Firstly I want to say that although I never publicly self diagnosed, I knew for a solid 3-4 years that I was autistic, before getting my official diagnosis. Some of that is due to how long I had to wait, and partly because I didn’t want to put myself out there like that only to then not be diagnosed with autism, and be back at square one wondering why I’m like I am. If I had to deal with that, I didn’t want to have to deal with explaining that to other people too.
Having said that though, I think that if I had been more open about having diagnosed myself, and that I was waiting for an official diagnosis, I would have already had more understanding of autism/the community, and I would have had that support system already in place when I got my diagnosis.
It seems to me, from what I’ve seen, the the issues most people have with self diagnosis is the idea that they could be wrong, or intentionally ‘faking it’, but I’ve also noticed that most of those who are self diagnosing are either waiting for their assessment, or are not in a position to be able to obtain a diagnosis. I admit I’d likely be more suspicious, or at least less accepting, of someone in a position where they could easily be diagnosed, but have chosen not to be.

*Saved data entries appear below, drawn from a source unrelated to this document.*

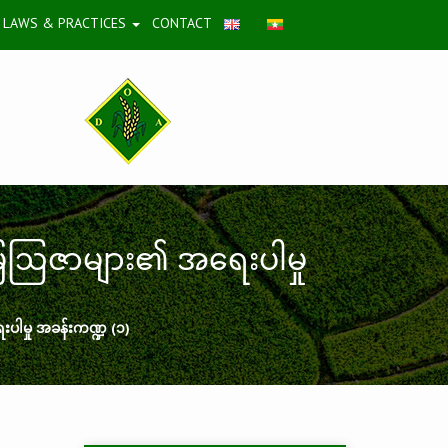
LAWS & PRACTICES
CONTACT
ဝမြေဩဇာများ၏ အရေးပါမှု
းပါမှု အခန်းကဏ္ဍ (၁)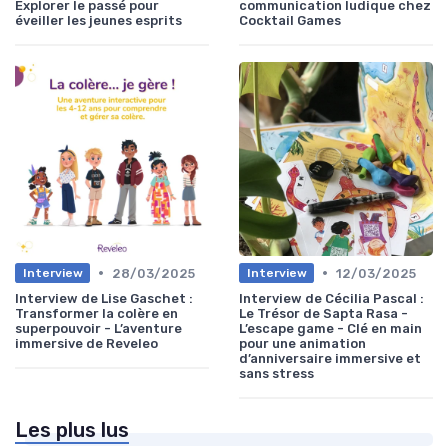
Explorer le passé pour
communication ludique chez
éveiller les jeunes esprits
Cocktail Games
•
•
28/03/2025
12/03/2025
Interview
Interview
Interview de Lise Gaschet :
Interview de Cécilia Pascal :
Transformer la colère en
Le Trésor de Sapta Rasa -
superpouvoir - L’aventure
L’escape game - Clé en main
immersive de Reveleo
pour une animation
d’anniversaire immersive et
sans stress
Les plus lus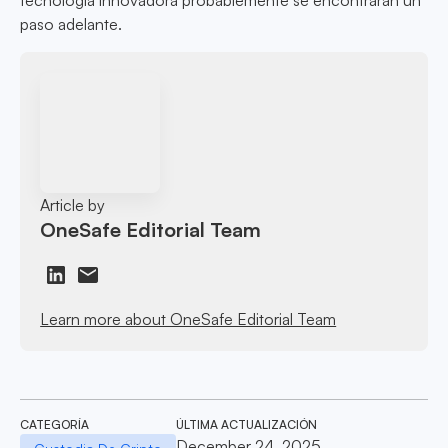
tecnología innovadora probablemente se encontrarán un
paso adelante.
Article by
OneSafe Editorial Team
Learn more about OneSafe Editorial Team
CATEGORÍA
ÚLTIMA ACTUALIZACIÓN
December 24, 2025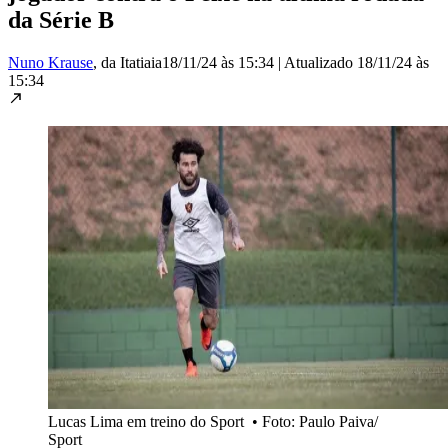
da Série B
Nuno Krause
, da Itatiaia
18/11/24 às 15:34
|
Atualizado
18/11/24 às
15:34
Lucas Lima em treino do Sport
•
Foto: Paulo Paiva/
Sport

While we live in a world where most of our traits, as autistic people, are seen as being strange/weird/unacceptable/quirky by the general public though, I would never want to be like that towards other autistic people. I’d rather work on the basis that everyone who says they’re autistic really is, regardless of if they’ve received a diagnosis or not, and if I’m proven wrong that’ll suck, but I’ll know that I’ve not pushed someone, or helped to push someone, out of a community that they need.
There’s also the fact that, for girls especially, autism resembles so many different things that even if someone ends up not being autistic, chances are they really thought they were autistic, and not being is likely gonna throw them through a bit of a loop. A genuine mistake, especially one that affects the emotions of all involved, shouldn’t be held against anyone in my opinion.
So yeah, that’s basically my entire opinion! Be nice to people, believe them, and get on with your own life! Most people just want to be accepted and appreciated, and most people won’t lie to receive that.